Far to the north, in southwestern Alberta, there is a two and half thousand square mile park that is a pristine and fantastic landscape of the Rocky Mountain System. Part of Canada’s parks system, Banff National park, or Parc National Banff in French, is the oldest national park in Canada.
Established in 1885, this fantastic destination west of Calgary encompasses dense forests, alpine terrain, and dozens of ancient glaciers. It was built up due to the Canadian Pacific railway attracting tourists in the latter half of the 19th century. It has continued to be a popular destination in Western Canada and is known to have upwards of 3 1/2 million visitors a year.
So if you’re ever in the neighborhood what are some of the things you need to be sure and do while in this beautiful area of the Canadian wilderness?
Lake Louise and Moraine Lake
Lake Louise was founded in 1890 as a station that offered an outpost to the end of the Canadian Pacific Railway. Today it is home to some of the best skiing, hiking, and sightseeing in the park has to offer. As both lakes are frozen for much of the winter, it is best to plan your trip to the area after late May when the lakes melt and the snow caps pour into them. The best time for alpine hiking starts after the end of June.
Lake Louise is a hamlet and home to the landmark Château Lake Louise which was built in the latter half of the 19th century. It has been declared a world heritage site by UNESCO and was finally winterized in 1982 allowing for year-round visitors. Since then become quite the regular ski resort.
Moraine Lake is a glacially-fed lake that offers beautiful views of the Valley of the Ten Peaks. It has a unique shade of azure blue due to the refraction of light off of what is called rock flour or glacial flour, a fine-grained silt-sized handful of rock particles, that are essentially the dust left in the ice after a glacier eroded its way down a mountain.
Similar to the Sun Road in Glacier National Park, the Icefield Parkway is a 140-mile road connecting Lake Louise to Jasper Alberta. It’s a scenic drive that passes many other lakes including Bow Lake as well as Bow Summit. It is also titled Alberta Highway 93 and it’s a great drive in the summertime to witness the majesty of all the area has to offer.
One of the most beautiful picturesque peaks in the Canadian Rockies, Castle Mountain, is approximately halfway between the town of Banff and Lake Louise. It was named in 1858 by a man called James Hector who was a Scottish geologist, naturalist, and surgeon accompanying the Palliser expedition. He named it for its castle-like appearance but from 1946 to 1979 it was known as Mount Eisenhower in honor of the American World War II general. But public pressure pushed back and eventually it was given its original name back in the 1980s.

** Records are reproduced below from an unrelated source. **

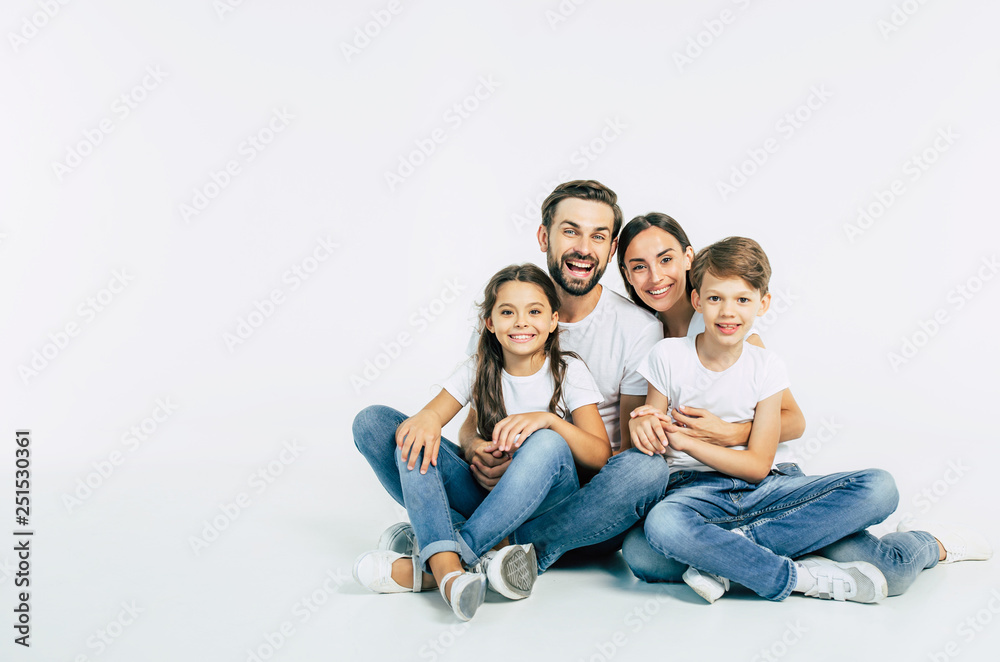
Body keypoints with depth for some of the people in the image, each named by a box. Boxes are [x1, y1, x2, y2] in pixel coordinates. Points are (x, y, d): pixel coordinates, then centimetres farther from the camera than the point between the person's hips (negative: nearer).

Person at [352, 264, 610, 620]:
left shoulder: (568, 371, -3)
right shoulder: (479, 370, 4)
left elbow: (601, 456, -13)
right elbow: (432, 414, -7)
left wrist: (548, 419, -30)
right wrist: (426, 417, -32)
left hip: (545, 498, -2)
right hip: (482, 491, 3)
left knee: (547, 444, -39)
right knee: (373, 421, -16)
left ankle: (423, 567, -34)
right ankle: (447, 567, -38)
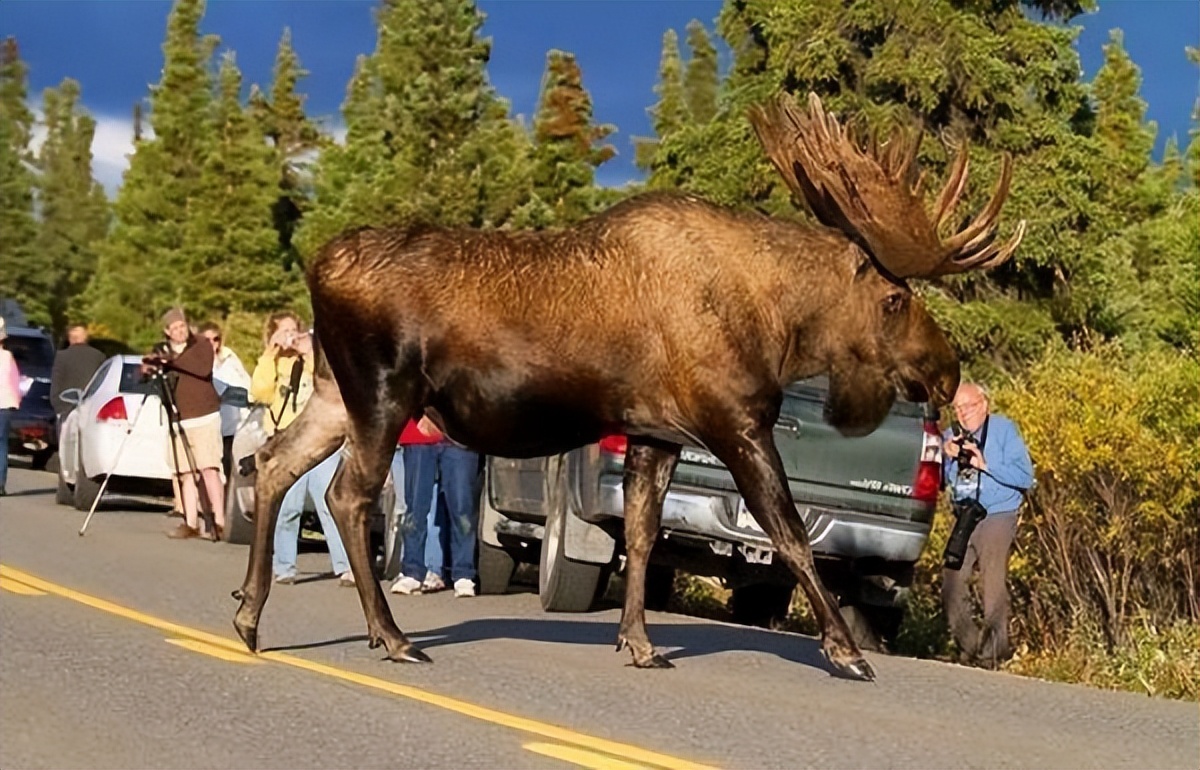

Nearby is Silver city, a 19th-century mining settlement turn to Ghost Town as well as Castle Mountain internment camp which was a concentration camp used to hold people of Slavic and Germanic origins suspected to be enemy sympathizers during the first and second World Wars. The mountain is steeped in history both beautiful and dark and is a fantastic place to take pictures so make sure that this makes it onto your visiting list!
Cave and Basin
Located in the actual town of Banff the cave and basin national historic site of Canada is home to a thermal mineral spring around which Banff National Park was originally established. The Cave and Basin is a beautiful section that is open to the public and is covered by a large building designed to celebrate Canada’s rich natural history and the establishment of its parks system.
There are many park ranger activities and productions put on at this particular site you should definitely look into! The basin was originally discovered by James Hector, (the man who named Castle Mountain) and he was followed by a man named Joe Healey in 1874. But it was actually two Canadian Pacific railway workers who descended through a small skylight entrance to find the thermal springs and constructed a little cabin nearby specifically to capitalize on tourism and bringing people to them.
Nowadays it is much easier to get into the springs through the state of the art facilities and artificial tunnel. Not only does this area have a replica of the original 1887 bath house but it has also restored a swimming pool that was built in 1916 as part of the deal structure and posts many hiking trails and snowshoe trails for visitors.
Believe it or not, you don’t have to wait for summer to appear to visit the park. Winter tourism has long been part of the areas charm including an “ice palace” that was built by World War I internees in 1917. They also launched several bids to host the Winter Olympics here from 1964 to 1988.
Nowadays it is extremely popular as a ski destination as well as snowshoeing, curling and skijoring, a Norwegian winter sport that involves a person on skis being dragged by a horse or team of dogs. Just be sure to pack for the temperatures as an average winter day in the park tends to be 23°F at the warmest and drops down to near zero at night.
Canada is known for having many places of natural beauty, but there are very few spots in the country that can boast the pristine landscape and rich history of Banff National Park. It is a reminder to Canadians of all that it is to be Canadian; with beautiful slopes to view in both spring and summertime and then ski and snowshoe in the winter. It is a place of peace while at the same time offering plenty of bustle and activity for those looking to answer the call of the adventure that is the Canadian Rockies. A call they have been whispering in our ears for the last 400 years.
Just be sure to bring a parka or two because chances are… it’s going to get chilly.